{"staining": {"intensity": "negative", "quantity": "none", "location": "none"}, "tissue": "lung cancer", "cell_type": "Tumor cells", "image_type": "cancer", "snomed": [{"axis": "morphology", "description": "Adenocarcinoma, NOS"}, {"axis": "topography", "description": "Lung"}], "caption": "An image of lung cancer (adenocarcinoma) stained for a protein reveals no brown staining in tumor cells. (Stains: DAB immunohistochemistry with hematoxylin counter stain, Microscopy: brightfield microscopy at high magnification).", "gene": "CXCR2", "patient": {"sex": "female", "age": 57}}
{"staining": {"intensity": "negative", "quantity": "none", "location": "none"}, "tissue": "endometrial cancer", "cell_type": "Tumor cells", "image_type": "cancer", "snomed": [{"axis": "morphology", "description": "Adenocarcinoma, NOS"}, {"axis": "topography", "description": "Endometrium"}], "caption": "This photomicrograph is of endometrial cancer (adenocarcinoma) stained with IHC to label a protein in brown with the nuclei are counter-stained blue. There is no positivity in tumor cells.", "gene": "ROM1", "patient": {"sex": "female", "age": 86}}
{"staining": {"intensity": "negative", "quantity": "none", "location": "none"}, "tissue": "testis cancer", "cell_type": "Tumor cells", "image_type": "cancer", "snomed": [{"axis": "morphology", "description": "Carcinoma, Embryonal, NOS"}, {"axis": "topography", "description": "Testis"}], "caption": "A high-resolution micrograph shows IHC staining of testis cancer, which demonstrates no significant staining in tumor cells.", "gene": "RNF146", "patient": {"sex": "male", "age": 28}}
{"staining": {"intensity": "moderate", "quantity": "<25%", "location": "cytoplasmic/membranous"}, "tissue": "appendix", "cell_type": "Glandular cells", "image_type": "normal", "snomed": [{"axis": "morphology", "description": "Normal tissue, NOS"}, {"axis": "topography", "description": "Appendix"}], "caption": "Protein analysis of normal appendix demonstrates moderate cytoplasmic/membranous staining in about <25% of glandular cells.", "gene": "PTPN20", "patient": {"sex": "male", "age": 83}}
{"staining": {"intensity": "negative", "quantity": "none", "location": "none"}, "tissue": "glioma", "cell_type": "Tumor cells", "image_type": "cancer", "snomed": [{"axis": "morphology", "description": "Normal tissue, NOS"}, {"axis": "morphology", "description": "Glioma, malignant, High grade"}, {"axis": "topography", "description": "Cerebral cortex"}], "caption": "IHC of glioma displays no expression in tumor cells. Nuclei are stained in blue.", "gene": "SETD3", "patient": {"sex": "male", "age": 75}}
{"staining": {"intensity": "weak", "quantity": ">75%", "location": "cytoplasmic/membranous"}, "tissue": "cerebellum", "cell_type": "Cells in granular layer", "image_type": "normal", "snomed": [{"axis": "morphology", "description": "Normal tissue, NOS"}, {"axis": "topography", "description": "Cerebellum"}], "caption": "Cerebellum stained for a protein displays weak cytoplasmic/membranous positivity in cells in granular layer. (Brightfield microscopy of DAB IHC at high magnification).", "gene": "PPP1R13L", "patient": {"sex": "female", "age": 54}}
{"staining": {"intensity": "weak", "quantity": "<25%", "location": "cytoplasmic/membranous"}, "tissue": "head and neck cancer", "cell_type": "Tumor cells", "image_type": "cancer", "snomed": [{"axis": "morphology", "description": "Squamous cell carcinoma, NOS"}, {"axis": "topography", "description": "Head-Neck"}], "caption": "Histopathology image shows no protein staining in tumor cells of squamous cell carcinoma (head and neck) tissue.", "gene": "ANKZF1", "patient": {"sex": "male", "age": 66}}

### What you are asked to do
Pull out each line of the records holding the string "displays".

### Answer for this exercise
{"staining": {"intensity": "negative", "quantity": "none", "location": "none"}, "tissue": "glioma", "cell_type": "Tumor cells", "image_type": "cancer", "snomed": [{"axis": "morphology", "description": "Normal tissue, NOS"}, {"axis": "morphology", "description": "Glioma, malignant, High grade"}, {"axis": "topography", "description": "Cerebral cortex"}], "caption": "IHC of glioma displays no expression in tumor cells. Nuclei are stained in blue.", "gene": "SETD3", "patient": {"sex": "male", "age": 75}}
{"staining": {"intensity": "weak", "quantity": ">75%", "location": "cytoplasmic/membranous"}, "tissue": "cerebellum", "cell_type": "Cells in granular layer", "image_type": "normal", "snomed": [{"axis": "morphology", "description": "Normal tissue, NOS"}, {"axis": "topography", "description": "Cerebellum"}], "caption": "Cerebellum stained for a protein displays weak cytoplasmic/membranous positivity in cells in granular layer. (Brightfield microscopy of DAB IHC at high magnification).", "gene": "PPP1R13L", "patient": {"sex": "female", "age": 54}}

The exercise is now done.